Безусловно прав С. М. Бонди, когда он пишет в комментариях к поэме, что в "Медном всаднике" поэт "с небывалой силой и смелостью показывает исторически закономерные противоречия жизни во всей их наготе, не стараясь искусственно сводить концы с концами там, где они не сходятся в самой действительности". И далее: "Никакого эпилога, возвращающего нас к первоначальной теме величественного Петербурга, эпилога, примиряющего нас с исторически оправданной трагедией Евгения, Пушкин не дает. Противоречие между полным признанием правоты Петра I, не могущего считаться в своих государственных "великих думах" и делах с интересами отдельного человека, и полным же признанием правоты маленького человека, требующего, чтобы с его интересами считались,-это противоречие остается неразрешимым в поэме. Пушнин был вполне прав, так как это противоречие заключалось не в его мыслях, а в самой жизни; оно было одним из самых острых в процессе исторического развития: противоречие между благом государства и счастьем отдельной личности-неизбежное в классовом, антагонистическом обществе"125.

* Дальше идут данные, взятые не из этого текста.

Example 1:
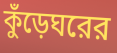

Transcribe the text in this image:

কুঁড়েঘরের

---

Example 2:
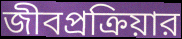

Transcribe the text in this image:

জীবপ্রক্রিয়ার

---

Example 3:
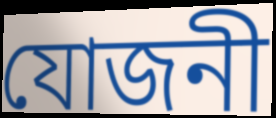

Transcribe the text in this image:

К этому следовало бы добавить: "Медный всадник" - это не только отказ от иллюзий, это поэма о крахе иллюзорных надежд, которые были связаны с идеями рационализма и просветительства и теперь переосмысливались в свете уроков истории - поражения декабристов и опыта первых лет николаевской диктатуры. "Медный всадник" создавался одновременно с последними пушкинскими сказками, без них появление последней пушкинской поэмы было бы необъяснимо. Здесь завершается поворот, начатый в сказке о золотой рыбке: вместо торжества справедливости- неразрешимый узел противоречий, вместо волшебства-галлюцинация, вместо возвышения "бедного" героя-его уничтожение, вместо сказки - антисказка. И даже милосердие оказывается запоздалым: ради бога-похоронили. И все же-милосердие; смысл "Медного всадника" к противостоянию сказке не сводится, но именно в процессе этого противостояния раскрывается.
Точность, с какой воспроизводится "иное" слово в фольклоре, зависит только от структуры воспроизводящего (но не воспроизводимого) текста, от того, в составе каких его элементов (более устойчивых или более вариативных) выступает перенесенное из другого текста слово. При этом фольклор совершенно безразличен к источнику воспринятого слова, к его происхождению (фольклорному ли, литературному ли) и прежней судьбе. Такая речь принимается, заимствуется фольклором лишь тогда и постольку, когда и поскольку она забывает о своем прошлом 126.